Monday, April 14, 2014

Cherry Blossoms and Holy Week Together: Must I Be Sad?

If I take their picture, will they last forever?
The cherry blossoms are finally in their glory.

I saw the pictures from the banks of the Potomac river in Washington D.C., but we have them here too, 70 miles away, lining Main Street Front Royal and popping up in clusters, here and there, all over town.

They are always a sign that Spring is taking hold. Some types have the cherry streaks, but many are bright white, as if the touch of warm air has transformed the very snow into flowers.

I realize that the lovely weather of recent days is going to cool off this week, and even bring some frost. Poor folk in the northeast and midwest are even supposed to get more snow! Oh, but it will melt right up.

While life bursts all around us, we walk the path of Holy Week. Perhaps that seems incongruous. Spring has finally come, and now we must be gloomy and think about death?

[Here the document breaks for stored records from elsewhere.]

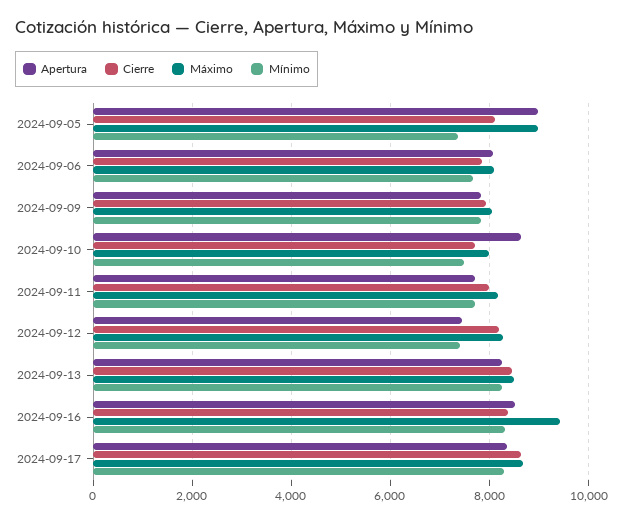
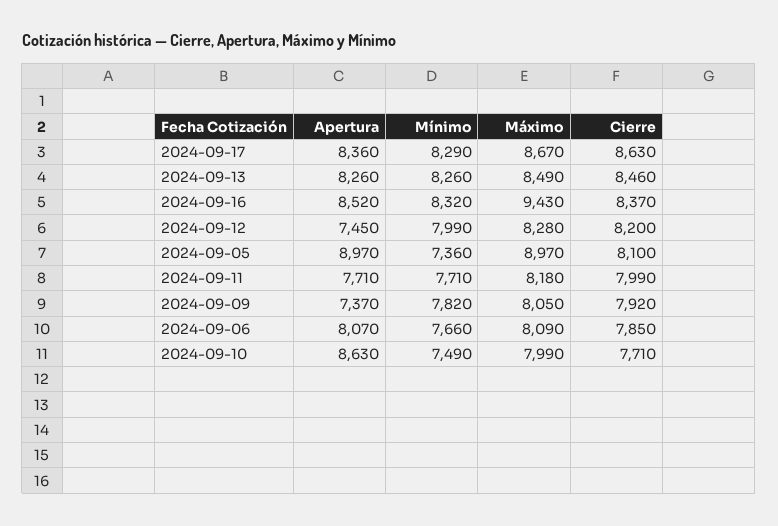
  {
    "Apertura": {
      "2024-09-05": 8970,
      "2024-09-06": 8070,
-     "2024-09-09": 7800,
+     "2024-09-09": 7370,
      "2024-09-10": 8630,
      "2024-09-11": 7710,
      "2024-09-12": 7450,
      "2024-09-13": 8260,
      "2024-09-16": 8520,
      "2024-09-17": 8360
    },
    "Cierre": {
      "2024-09-05": 8100,
      "2024-09-06": 7850,
      "2024-09-09": 7920,
      "2024-09-10": 7710,
      "2024-09-11": 7990,
      "2024-09-12": 8200,
      "2024-09-13": 8460,
      "2024-09-16": 8370,
      "2024-09-17": 8630
    },
    "Máximo": {
      "2024-09-05": 8970,
      "2024-09-06": 8090,
      "2024-09-09": 8050,
      "2024-09-10": 7990,
      "2024-09-11": 8180,
      "2024-09-12": 8280,
      "2024-09-13": 8490,
      "2024-09-16": 9430,
      "2024-09-17": 8670
    },
    "Mínimo": {
      "2024-09-05": 7360,
      "2024-09-06": 7660,
      "2024-09-09": 7820,
      "2024-09-10": 7490,
      "2024-09-11": 7710,
-     "2024-09-12": 7400,
+     "2024-09-12": 7990,
      "2024-09-13": 8260,
      "2024-09-16": 8320,
      "2024-09-17": 8290
    }
  }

At this time of year, life is new and fresh and full of promise, but only for a season. The promise is fulfilled in growth and fruit and harvest, and then there is the sleep of Winter again. The beauty of things wounds us with longing. It whispers "forever" to our hearts and then it fades. Perhaps we should just not think about all that and simply enjoy the flowers. Still, the flowers will fade. The time will pass. The "forever" that life whispers... where in this world can we find it?

Holy Week is not a time to brood upon death. Death haunts us all the time (whether we brood or not). Death presses everywhere against the limits of our lives, in the exhaustion of our paltry loves, in the inexorable advance of weakness as all the seasons pass and the beauties fade.

Holy Week does not come to haunt us with death. It comes to awaken us to a greater hope.